O globo, n. 31083, 13/09/2018. Sociedade, p. 31

 

Igreja Católica alemã registrou 3.600 casos de assédio a crianças

13/09/2018

 

 

Em resposta às denúncias de abuso sexual reveladas em diversos países, Papa convoca reunião com bispos de todo o mundo para discutir proteção de menores

Um estudo sobre a Igreja Católica divulgado ontem por vários veículos de imprensa da Alemanha revela que milhares de crianças foram abusadas sexualmente por padres no país entre 1946 e 2014, com acusações de que a instituição destruiu ou manipulou inúmeros documentos ligados aos suspeitos e minimizou a seriedade e a extensão dos acontecimentos.

Lançado em 2014, o levantamento, que será apresentado no dia 25 na Conferência Episcopal Alemã, indica que pelo menos 3.677 crianças, a maioria meninos com menos de 13 anos, foram vítimas de abuso sexual por 1.670 clérigos.
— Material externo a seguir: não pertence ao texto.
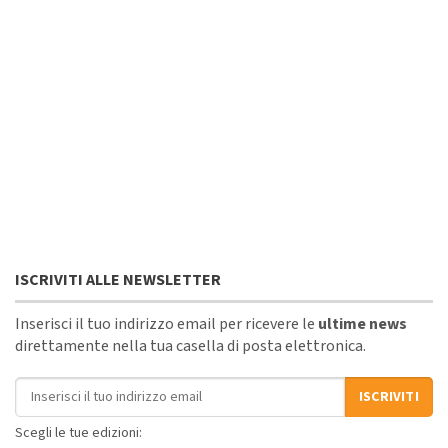
ISCRIVITI ALLE NEWSLETTER
Inserisci il tuo indirizzo email per ricevere le
ultime news
direttamente nella tua casella di posta elettronica.
Indirizzo email
ISCRIVITI
Scegli le tue edizioni: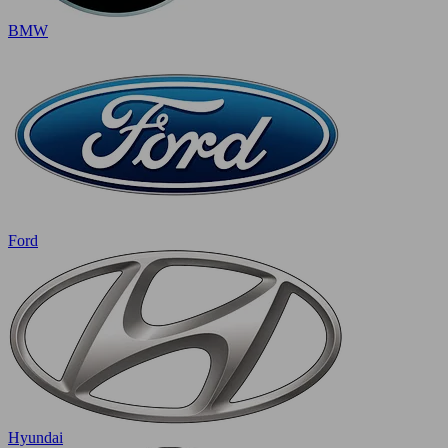
BMW
Ford
Hyundai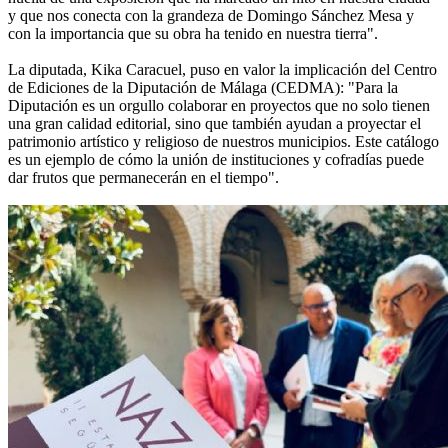
y que nos conecta con la grandeza de Domingo Sánchez Mesa y
con la importancia que su obra ha tenido en nuestra tierra".
La diputada, Kika Caracuel, puso en valor la implicación del Centro
de Ediciones de la Diputación de Málaga (CEDMA): "Para la
Diputación es un orgullo colaborar en proyectos que no solo tienen
una gran calidad editorial, sino que también ayudan a proyectar el
patrimonio artístico y religioso de nuestros municipios. Este catálogo
es un ejemplo de cómo la unión de instituciones y cofradías puede
dar frutos que permanecerán en el tiempo".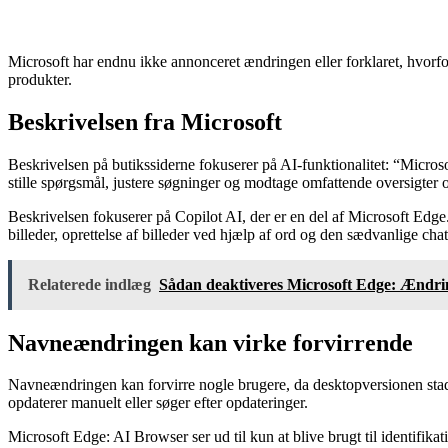
Microsoft har endnu ikke annonceret ændringen eller forklaret, hvorfo
produkter.
Beskrivelsen fra Microsoft
Beskrivelsen på butikssiderne fokuserer på AI-funktionalitet: “Micro
stille spørgsmål, justere søgninger og modtage omfattende oversigter
Beskrivelsen fokuserer på Copilot AI, der er en del af Microsoft Edge.
billeder, oprettelse af billeder ved hjælp af ord og den sædvanlige cha
Relaterede indlæg
Sådan deaktiveres Microsoft Edge: Ændri
Navneændringen kan virke forvirrende
Navneændringen kan forvirre nogle brugere, da desktopversionen stad
opdaterer manuelt eller søger efter opdateringer.
Microsoft Edge: AI Browser ser ud til kun at blive brugt til identifik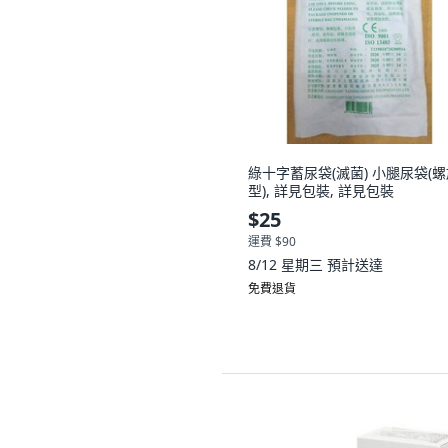
綠十字蓄尿袋(滅菌) 小腿尿袋(
型), 詳見包裝, 詳見包裝
$25
運費 $90
8/12 星期三
預計送達
免費退貨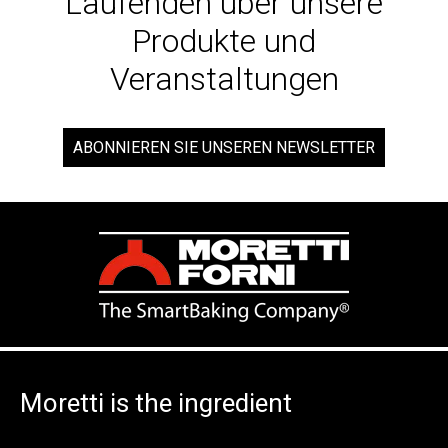
Laufenden über unsere
Produkte und
Veranstaltungen
ABONNIEREN SIE UNSEREN NEWSLETTER
Moretti is the ingredient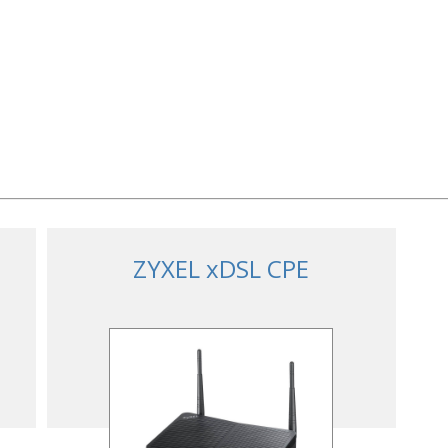
ZYXEL xDSL CPE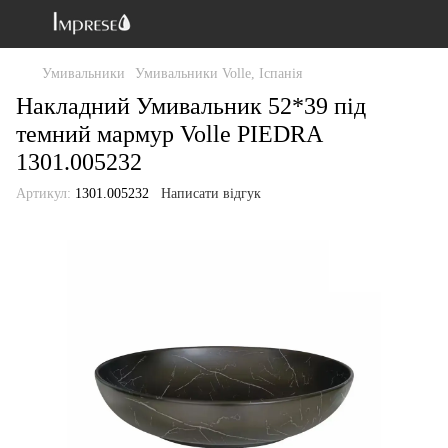
Умивальники
Умивальники Volle, Іспанія
Накладний Умивальник 52*39 під
темний мармур Volle PIEDRA
1301.005232
Артикул:
1301.005232
Написати відгук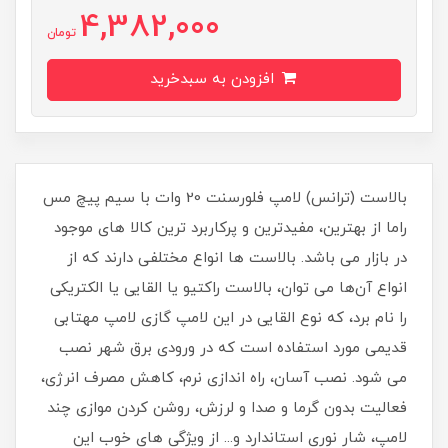
4,382,000
تومان
افزودن به سبدخرید
بالاست (ترانس) لامپ فلورسنت 20 وات با سیم پیچ مس
راما از بهترین، مفیدترین و پرکاربرد ترین کالا های موجود
در بازار می باشد. بالاست ها انواع مختلفی دارند که از
انواع آن‌ها می توان، بالاست راکتیو یا القایی یا الکتریکی
را نام برد، که نوع القایی در این لامپ گازی لامپ مهتابی
قدیمی مورد استفاده است که در ورودی برق شهر نصب
می شود. نصب آسان، راه اندازی نرم، کاهش مصرف انرژی،
فعالیت بدون گرما و صدا و لرزش، روشن کردن موازی چند
لامپ، شار نوری استاندارد و... از ویژگی های خوب این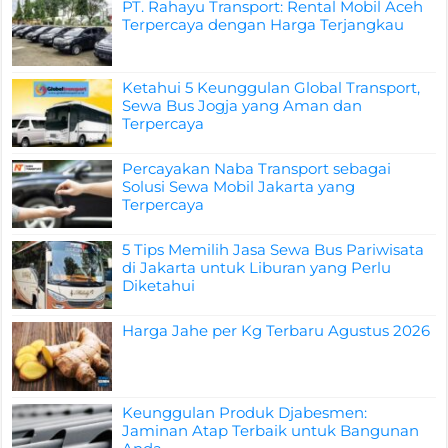
PT. Rahayu Transport: Rental Mobil Aceh
Terpercaya dengan Harga Terjangkau
Ketahui 5 Keunggulan Global Transport,
Sewa Bus Jogja yang Aman dan
Terpercaya
Percayakan Naba Transport sebagai
Solusi Sewa Mobil Jakarta yang
Terpercaya
5 Tips Memilih Jasa Sewa Bus Pariwisata
di Jakarta untuk Liburan yang Perlu
Diketahui
Harga Jahe per Kg Terbaru Agustus 2026
Keunggulan Produk Djabesmen:
Jaminan Atap Terbaik untuk Bangunan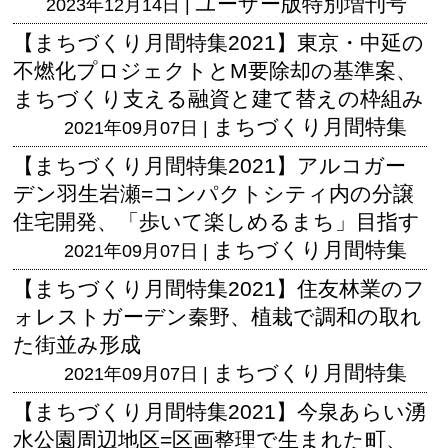
ユーザー版
特別増刊号
2023年12月14日 |
【まちづくり月間特集2021】東京・中延の
不燃化プロジェクトとM要除却の基準案、
まちづくり支える融資と建て替えの枠組み
まちづくり月間特集
2021年09月07日 |
【まちづくり月間特集2021】アルコガー
デン羽生岩瀬=コンパクトシティ内の分譲
住宅開発、「歩いて楽しめるまち」目指す
まちづくり月間特集
2021年09月07日 |
【まちづくり月間特集2021】住友林業のフ
ォレストガーデン秦野、植栽で調和の取れ
た街並み形成
まちづくり月間特集
2021年09月07日 |
【まちづくり月間特集2021】今泉あらい湧
水公園周辺地区=区画整理で生まれた町、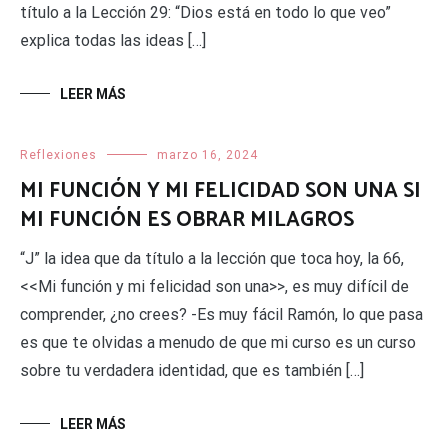
título a la Lección 29: “Dios está en todo lo que veo”
explica todas las ideas […]
LEER MÁS
Reflexiones
marzo 16, 2024
MI FUNCIÓN Y MI FELICIDAD SON UNA SI
MI FUNCIÓN ES OBRAR MILAGROS
“J” la idea que da título a la lección que toca hoy, la 66,
<<Mi función y mi felicidad son una>>, es muy difícil de
comprender, ¿no crees? -Es muy fácil Ramón, lo que pasa
es que te olvidas a menudo de que mi curso es un curso
sobre tu verdadera identidad, que es también […]
LEER MÁS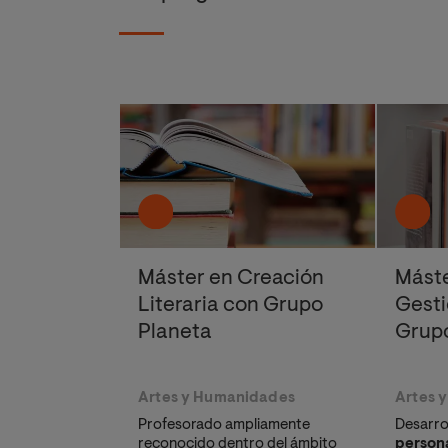
Máster en Creación
Máste
Literaria con Grupo
Gesti
Planeta
Grup
Artes y Humanidades
Artes 
Profesorado ampliamente
Desarro
reconocido dentro del ámbito
persona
Apenas um terço dos suspeitos enfrentou julgamentos de acordo com a lei canônica, mas enfrentaram sanções “mínimas”, segundo o relatório.

Por três anos e meio, um grupo de pesquisadores das universidades de Mannheim, Heidelberg e Giessen examinou 38 mil dossiês e manuscritos de 27 dioceses alemãs divulgados pela Igreja. A equipe, porém, não teve acesso direto aos arquivos.

Segundo o relatório, os padres acusados eram frequentemente transferidos sem que se avisassem aos fiéis sobre o possível perigo que representavam às crianças em suas novas dioceses.

Durante vários anos, a Igreja Católica na Alemanha foi abalada pelas revelações do abuso sexual. Em nota, a Conferência dos Bispos do país afirmou estar ciente da extensão dos abusos sexuais apontadas pelo estudo: “Estamos chocados e envergonhados”.

O bispo Stephan Ackerman, representante da conferência, afirmou que o relatório trará “mais clareza e transparência sobre essa página obscura da História da Igreja”, mas se queixou do vazamento do documento à imprensa, “um duro golpe para as vítimas de abusos”. A Igreja alemã disponibilizou um telefone de atendimento para fiéis que sofreram assédio.

Reunião extraordinária

A Santa Sé anunciou ontem que o Papa Francisco convocou uma reunião no Vaticano de todos os presidentes das Conferências Episcopais para abordar a questão da “proteção de menores”. O encontro será realizado em fevereiro, segundo comunicado do “C9”, o conselho de cardeais que ajuda o Pontífice na reforma da Cúria.

Francisco enfrenta uma crise sem precedentes pelas contínuas revelações de escândalos de abusos sexuais em vários países, como Austrália, EUA e Chile. O monsenhor Carlo María Vigano, ex-embaixador da Santa Sé, chegou a pedir a renúncia do Papa em agosto, após acusá-lo de ter protegido durante cinco anos o cardeal americano Theodore McCarrick, suspeito de agressões sexuais contra seminaristas e clérigos. O Vaticano assegurou na segundafeira que publicará “esclarecimentos” sobre o caso.

A crise atingiu o próprio “C9”, onde o cardeal chileno Francisco Javier Errazuriz, de 85 anos, que foi acusado de ter ignorado as acusações das vítimas de pedofilia por sacerdotes em seu país. Já o australiano George Pell, de 77 anos, que também integra o grupo, enfrenta acusações judiciais por agressões sexuais contra crianças.